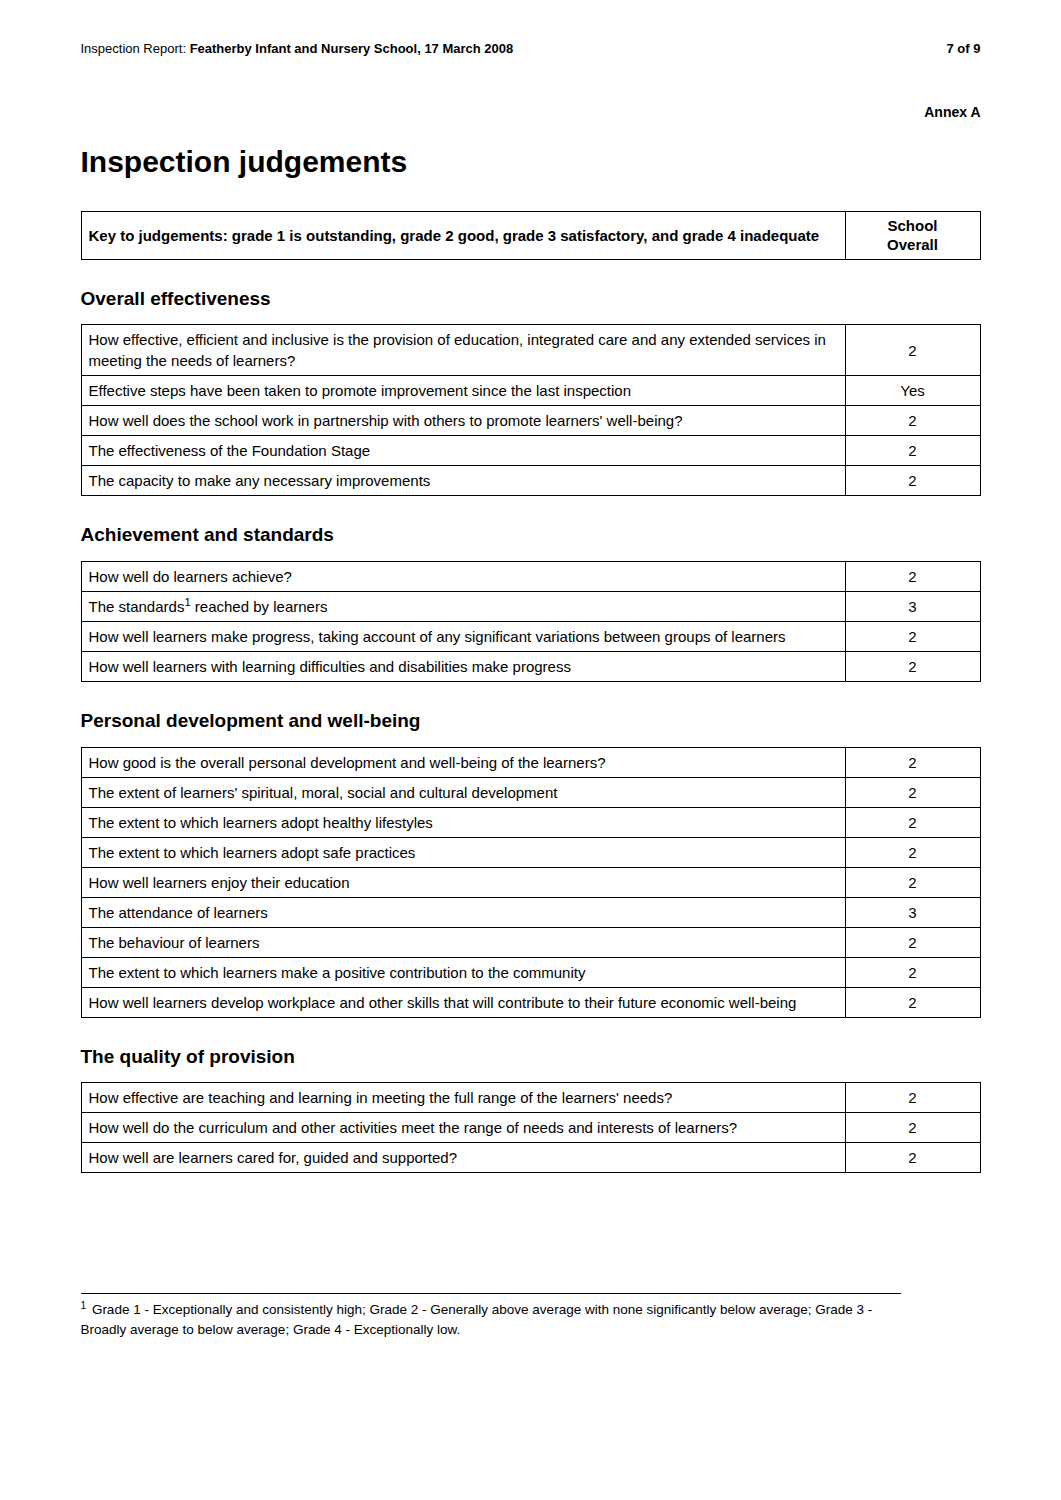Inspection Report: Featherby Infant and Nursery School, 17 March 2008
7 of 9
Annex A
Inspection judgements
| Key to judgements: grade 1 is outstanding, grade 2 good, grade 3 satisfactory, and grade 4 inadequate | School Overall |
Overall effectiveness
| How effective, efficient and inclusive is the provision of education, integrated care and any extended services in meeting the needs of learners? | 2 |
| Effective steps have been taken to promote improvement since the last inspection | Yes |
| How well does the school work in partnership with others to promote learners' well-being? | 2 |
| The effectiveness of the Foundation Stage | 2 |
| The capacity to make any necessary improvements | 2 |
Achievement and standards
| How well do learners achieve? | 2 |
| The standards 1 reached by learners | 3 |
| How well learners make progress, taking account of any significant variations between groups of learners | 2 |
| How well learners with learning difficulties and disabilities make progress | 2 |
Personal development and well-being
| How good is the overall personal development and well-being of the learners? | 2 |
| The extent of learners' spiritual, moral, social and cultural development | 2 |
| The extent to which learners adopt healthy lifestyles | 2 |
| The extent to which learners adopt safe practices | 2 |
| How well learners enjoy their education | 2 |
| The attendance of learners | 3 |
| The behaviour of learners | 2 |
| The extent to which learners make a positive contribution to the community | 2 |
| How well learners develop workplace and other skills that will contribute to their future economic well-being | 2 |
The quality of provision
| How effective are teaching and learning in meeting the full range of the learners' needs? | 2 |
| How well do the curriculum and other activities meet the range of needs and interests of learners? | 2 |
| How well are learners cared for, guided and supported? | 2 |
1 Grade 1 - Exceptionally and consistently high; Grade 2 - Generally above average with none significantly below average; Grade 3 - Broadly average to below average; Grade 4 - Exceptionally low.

::::

PROBLEM TO WORK ON:
Starting at the line that contains "education | 2 |", reproduce each line through the end of the records exactly, both ends included.

TASK ANSWER:
| How well learners enjoy their education | 2 |
| The attendance of learners | 3 |
| The behaviour of learners | 2 |
| The extent to which learners make a positive contribution to the community | 2 |
| How well learners develop workplace and other skills that will contribute to their future economic well-being | 2 |
The quality of provision
| How effective are teaching and learning in meeting the full range of the learners' needs? | 2 |
| How well do the curriculum and other activities meet the range of needs and interests of learners? | 2 |
| How well are learners cared for, guided and supported? | 2 |
1 Grade 1 - Exceptionally and consistently high; Grade 2 - Generally above average with none significantly below average; Grade 3 - Broadly average to below average; Grade 4 - Exceptionally low.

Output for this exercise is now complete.